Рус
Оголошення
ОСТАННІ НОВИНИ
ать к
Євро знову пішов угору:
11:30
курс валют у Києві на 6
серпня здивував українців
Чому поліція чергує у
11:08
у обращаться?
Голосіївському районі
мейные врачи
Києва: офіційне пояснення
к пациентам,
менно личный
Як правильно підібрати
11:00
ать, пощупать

■ **Activity**:
Your answer should hold the line with "менно личный" and each line after it to the end of the data, retyped exactly. Include no other lines.

■ **Exercise solution**:
менно личный
Як правильно підібрати
11:00
ать, пощупать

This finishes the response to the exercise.